Please, dear egos, no offense to the wonderful Angelenos that have blessed m’life since I came to SC two years ago. Regular mortal rules apply here: What I say here is not divine law.
But there’s no coincidence that some of the best people I’ve met in LaLaLand:
A. Aren’t from here, and/or
B. Don’t want to live here.
Because Angelenos live in their cars.

397928327_3c0d94a263Imagine with me, if you will, Los Angeles traffic. I know, right, that was easy.
See the bumper-to-bumper steel orgy. The soundless expressions behind rolled-up windows. The pensive, the stressed, the people who seem to think their windows are walls and I didn’t catch ’em digging for gold & wiping it on the steering wheel — your typical traffic crowd.
You reflect in your car, you build your mental to-do list, you recharge — your car is essentially your mobile womb before being shoved into the working world. Aside from the awkward trucker-to-driver glances, you’re on a friggin mission and you’ll be damned if that Student Driver gets in your mo’fuggin way.
A to B.

Such is Los Angeles.

You did not come to LA to build a community,
you did not come to make friends,
and you certainly didn’t come to settle down.
You come to schmooze, you come to sing, you come to suss out competition.
You came here in a car. You came here with a purpose.
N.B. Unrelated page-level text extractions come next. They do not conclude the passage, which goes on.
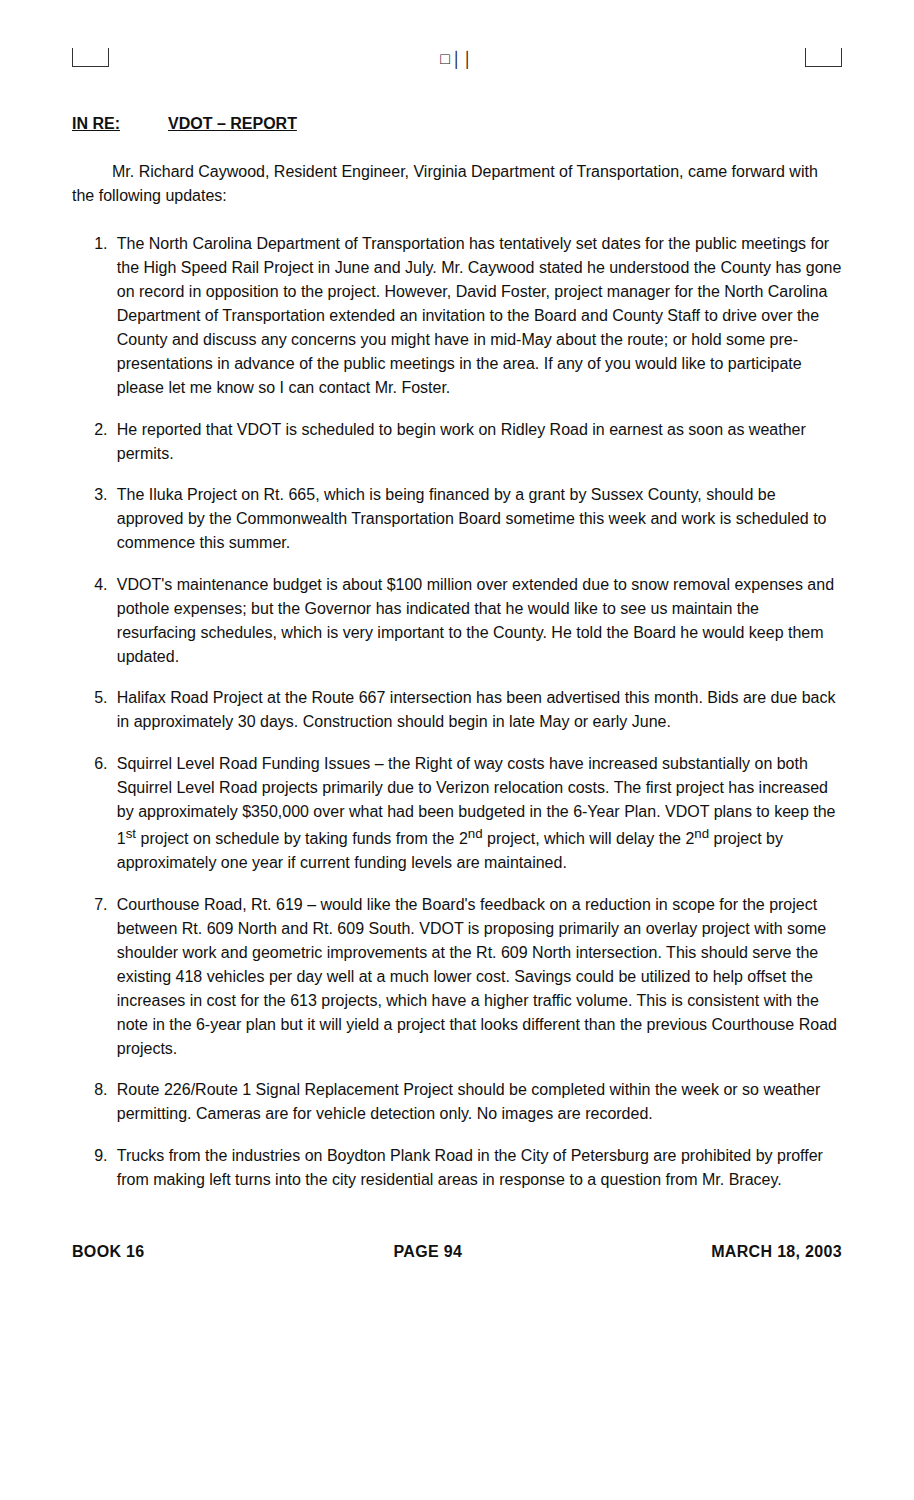□││
IN RE: VDOT – REPORT
Mr. Richard Caywood, Resident Engineer, Virginia Department of Transportation, came forward with the following updates:
The North Carolina Department of Transportation has tentatively set dates for the public meetings for the High Speed Rail Project in June and July. Mr. Caywood stated he understood the County has gone on record in opposition to the project. However, David Foster, project manager for the North Carolina Department of Transportation extended an invitation to the Board and County Staff to drive over the County and discuss any concerns you might have in mid-May about the route; or hold some pre-presentations in advance of the public meetings in the area. If any of you would like to participate please let me know so I can contact Mr. Foster.
He reported that VDOT is scheduled to begin work on Ridley Road in earnest as soon as weather permits.
The Iluka Project on Rt. 665, which is being financed by a grant by Sussex County, should be approved by the Commonwealth Transportation Board sometime this week and work is scheduled to commence this summer.
VDOT's maintenance budget is about $100 million over extended due to snow removal expenses and pothole expenses; but the Governor has indicated that he would like to see us maintain the resurfacing schedules, which is very important to the County. He told the Board he would keep them updated.
Halifax Road Project at the Route 667 intersection has been advertised this month. Bids are due back in approximately 30 days. Construction should begin in late May or early June.
Squirrel Level Road Funding Issues – the Right of way costs have increased substantially on both Squirrel Level Road projects primarily due to Verizon relocation costs. The first project has increased by approximately $350,000 over what had been budgeted in the 6-Year Plan. VDOT plans to keep the 1st project on schedule by taking funds from the 2nd project, which will delay the 2nd project by approximately one year if current funding levels are maintained.
Courthouse Road, Rt. 619 – would like the Board's feedback on a reduction in scope for the project between Rt. 609 North and Rt. 609 South. VDOT is proposing primarily an overlay project with some shoulder work and geometric improvements at the Rt. 609 North intersection. This should serve the existing 418 vehicles per day well at a much lower cost. Savings could be utilized to help offset the increases in cost for the 613 projects, which have a higher traffic volume. This is consistent with the note in the 6-year plan but it will yield a project that looks different than the previous Courthouse Road projects.
Route 226/Route 1 Signal Replacement Project should be completed within the week or so weather permitting. Cameras are for vehicle detection only. No images are recorded.
Trucks from the industries on Boydton Plank Road in the City of Petersburg are prohibited by proffer from making left turns into the city residential areas in response to a question from Mr. Bracey.
BOOK 16 PAGE 94 MARCH 18, 2003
You came to Los Angeles to get somewhere else.

And as it is on the 110 at Rush Hour, it’s dog eat glammed-up-chihuahua. You shove to get where you need to go and you leave the courtesy wave to the out-of-townies. You glance condescendingly at the Hondas from your Escalade throne, but you do not make eye-conversation lest you get your cap popped. Or at least, you’re cut-off with a mumble of, “They must not be from here.”

I constantly walk away from regular human interactions here in LA thinking, “Will you remember this in 10 minutes? Did I even happen to you just now?” It’s because, ultimately, we aren’t here for that. We’re here for fame, we’re here for money, we’re here for better, we’re here for more.
We’re not here for you, or for us — we’re here for me.

There’s something in the eyes of so many people I’ve “met” here that tells me, I won’t be in their lives for long.
That I’m just another passing car.
And above that mildly interested smile, there’s a certain and very familiar glaze in their eyes.

The shiny, glassy glaze of a rolled-up window.